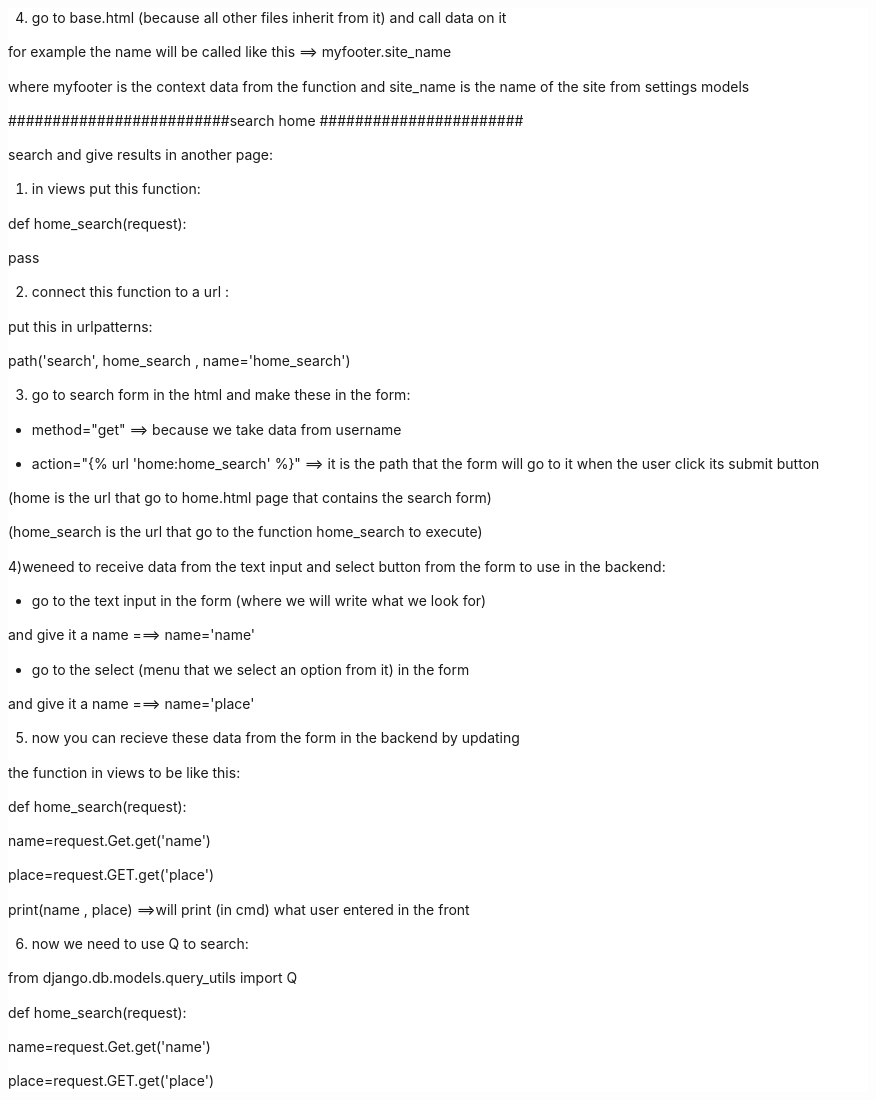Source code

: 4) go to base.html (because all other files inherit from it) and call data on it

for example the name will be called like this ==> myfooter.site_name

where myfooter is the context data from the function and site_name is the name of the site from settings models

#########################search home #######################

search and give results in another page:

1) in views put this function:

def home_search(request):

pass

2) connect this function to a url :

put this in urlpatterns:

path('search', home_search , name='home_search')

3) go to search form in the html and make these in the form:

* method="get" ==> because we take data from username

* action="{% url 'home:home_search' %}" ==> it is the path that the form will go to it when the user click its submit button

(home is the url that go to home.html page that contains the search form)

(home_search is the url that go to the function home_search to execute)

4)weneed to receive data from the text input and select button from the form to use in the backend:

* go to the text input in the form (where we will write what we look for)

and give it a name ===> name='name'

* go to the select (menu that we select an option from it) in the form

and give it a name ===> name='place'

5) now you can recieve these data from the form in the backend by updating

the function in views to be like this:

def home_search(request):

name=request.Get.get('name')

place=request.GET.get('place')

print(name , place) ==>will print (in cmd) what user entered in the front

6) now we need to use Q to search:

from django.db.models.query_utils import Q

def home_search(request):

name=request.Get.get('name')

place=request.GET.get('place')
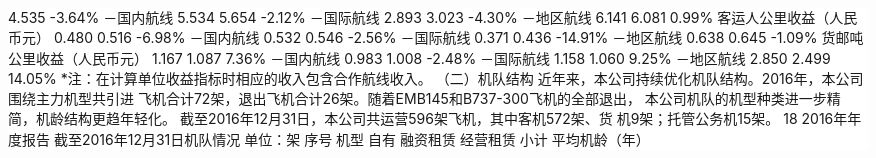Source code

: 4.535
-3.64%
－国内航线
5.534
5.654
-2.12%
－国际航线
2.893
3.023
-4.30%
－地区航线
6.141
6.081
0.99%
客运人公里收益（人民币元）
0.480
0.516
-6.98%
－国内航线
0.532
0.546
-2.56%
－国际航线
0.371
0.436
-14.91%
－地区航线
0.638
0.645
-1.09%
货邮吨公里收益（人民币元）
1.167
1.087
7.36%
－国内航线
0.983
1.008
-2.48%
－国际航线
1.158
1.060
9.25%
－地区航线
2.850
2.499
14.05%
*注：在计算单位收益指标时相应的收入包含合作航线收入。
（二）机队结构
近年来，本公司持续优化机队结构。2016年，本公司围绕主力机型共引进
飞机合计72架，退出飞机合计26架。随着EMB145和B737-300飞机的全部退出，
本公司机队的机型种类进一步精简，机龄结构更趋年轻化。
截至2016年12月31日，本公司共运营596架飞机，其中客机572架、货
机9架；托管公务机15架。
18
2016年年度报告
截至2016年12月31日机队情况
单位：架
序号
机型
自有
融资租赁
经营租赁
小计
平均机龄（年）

...

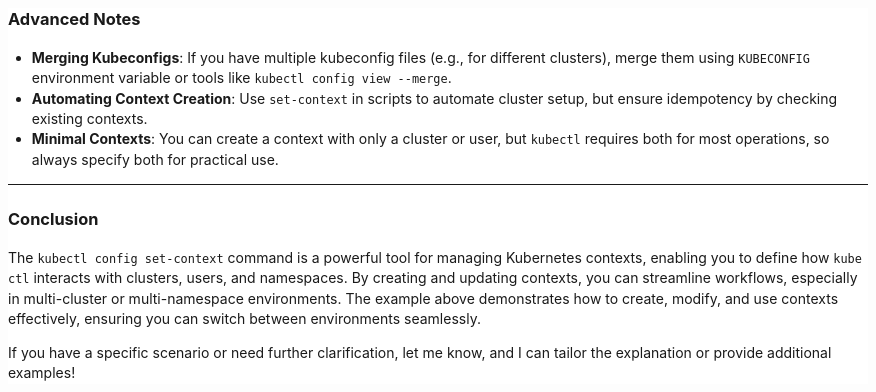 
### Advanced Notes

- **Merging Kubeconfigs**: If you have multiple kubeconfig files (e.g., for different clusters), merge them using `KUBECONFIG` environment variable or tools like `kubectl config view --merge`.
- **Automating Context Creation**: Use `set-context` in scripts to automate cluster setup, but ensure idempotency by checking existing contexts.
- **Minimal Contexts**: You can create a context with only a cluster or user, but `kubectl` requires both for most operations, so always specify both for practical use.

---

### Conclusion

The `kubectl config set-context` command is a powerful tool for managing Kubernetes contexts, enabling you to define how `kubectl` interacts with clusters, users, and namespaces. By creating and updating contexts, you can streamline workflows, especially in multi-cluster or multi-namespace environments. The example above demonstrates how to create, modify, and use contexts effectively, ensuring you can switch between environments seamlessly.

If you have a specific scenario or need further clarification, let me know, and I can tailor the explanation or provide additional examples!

> Work required: Quote the rows starting at the line containing "call data on it" and ending at the line containing "4)weneed to receive".

> Answer section:
: 4) go to base.html (because all other files inherit from it) and call data on it

for example the name will be called like this ==> myfooter.site_name

where myfooter is the context data from the function and site_name is the name of the site from settings models

#########################search home #######################

search and give results in another page:

1) in views put this function:

def home_search(request):

pass

2) connect this function to a url :

put this in urlpatterns:

path('search', home_search , name='home_search')

3) go to search form in the html and make these in the form:

* method="get" ==> because we take data from username

* action="{% url 'home:home_search' %}" ==> it is the path that the form will go to it when the user click its submit button

(home is the url that go to home.html page that contains the search form)

(home_search is the url that go to the function home_search to execute)

4)weneed to receive data from the text input and select button from the form to use in the backend:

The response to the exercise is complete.